With limited options, she decides to attend the school. But it is nothing like what she expected. Her professors give her strange textbooks and exercises to practice, but none of the students are told why or what will happen. They can see something off about the second-year students — they seem to be especially strange, often limping or getting lost in thought and completely zoning out in the middle of a conversation or task. But now that they’ve accepted the admission, there’s no way out.

As Sasha progresses in her studies, she undergoes a profound change, emotionally, mentally, and physically. The story was strongly reminiscent of Kafka’s The Metamorphosis, and I found myself constantly intrigued to find out what was going to happen next and what would ultimately happen to these students. Sasha and her classmates are all so very different, and undergo struggles in their own way, but learn how to also come together at certain times, although their journeys are completely unique.

Over the course of her schooling, she begins to both distance from emotions and get in touch with some of them. While under constant fear for both their families and their lives, these students are pushed to breaking point in an attempt to help them each reach their full potential. And it isn’t hard to consider the ethical matters involved in this school, but it’s confusing because we don’t know exactly what they are striving towards for much of the book.

“‘To live is to be vulnerable. To love is to fear. And the one who is not afraid—that person is calm like a boa constrictor and cannot love.’”

Adding to the strange and unique nature of this book, it isn’t broken up into any chapters. It’s divided into three parts, one for each of Sasha’s years of schooling at the Institute. But while I’d normally be frustrated by this, the pace is consistently fast and I found myself reading faster and faster to find out what would happen next, as well las what the ultimate goal of all this schooling is. 

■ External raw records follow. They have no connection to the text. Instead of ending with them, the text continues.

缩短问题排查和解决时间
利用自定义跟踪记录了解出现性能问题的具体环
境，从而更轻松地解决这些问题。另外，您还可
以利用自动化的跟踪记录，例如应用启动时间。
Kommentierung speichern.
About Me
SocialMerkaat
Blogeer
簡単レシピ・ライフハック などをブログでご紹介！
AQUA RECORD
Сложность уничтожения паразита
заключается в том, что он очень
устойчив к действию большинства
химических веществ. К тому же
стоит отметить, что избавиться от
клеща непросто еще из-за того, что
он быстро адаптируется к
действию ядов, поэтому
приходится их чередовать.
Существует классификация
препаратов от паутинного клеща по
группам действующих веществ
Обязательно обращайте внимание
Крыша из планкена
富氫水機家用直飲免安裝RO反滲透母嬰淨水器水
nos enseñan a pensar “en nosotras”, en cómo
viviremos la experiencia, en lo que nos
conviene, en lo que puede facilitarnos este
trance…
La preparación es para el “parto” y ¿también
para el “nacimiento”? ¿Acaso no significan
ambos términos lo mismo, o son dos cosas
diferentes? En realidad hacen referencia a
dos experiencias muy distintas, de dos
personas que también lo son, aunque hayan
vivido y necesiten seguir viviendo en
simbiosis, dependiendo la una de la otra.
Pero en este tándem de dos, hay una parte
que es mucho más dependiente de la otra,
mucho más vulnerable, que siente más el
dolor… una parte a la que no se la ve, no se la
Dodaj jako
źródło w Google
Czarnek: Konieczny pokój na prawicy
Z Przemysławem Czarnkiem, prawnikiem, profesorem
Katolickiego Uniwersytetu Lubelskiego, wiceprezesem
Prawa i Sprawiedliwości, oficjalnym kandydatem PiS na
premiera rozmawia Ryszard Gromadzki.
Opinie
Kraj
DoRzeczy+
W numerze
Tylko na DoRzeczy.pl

There are two more books in this series that have not yet been translated into English, but hopefully will soon. I’m so ready to read the next one! I loved how this was written, and the way that the story is told, as well as so many of the characters. We see Sasha grow and change, as do her relationships with her peers, both the ones she gets along with and the ones she doesn’t. And although I feel like I haven’t done a very good job of explaining this book, it also feels like one of those books you just have to read for yourself to understand.

People who have sat around with me while I’m reading, especially when there’s a surprising reveal, a shocking plot twist, or an unexpected event often look up in alarm when I gasp audibly. The gasp factor is directly related to the number of times I audibly gasp during a reading, and there isn’t an upper limit.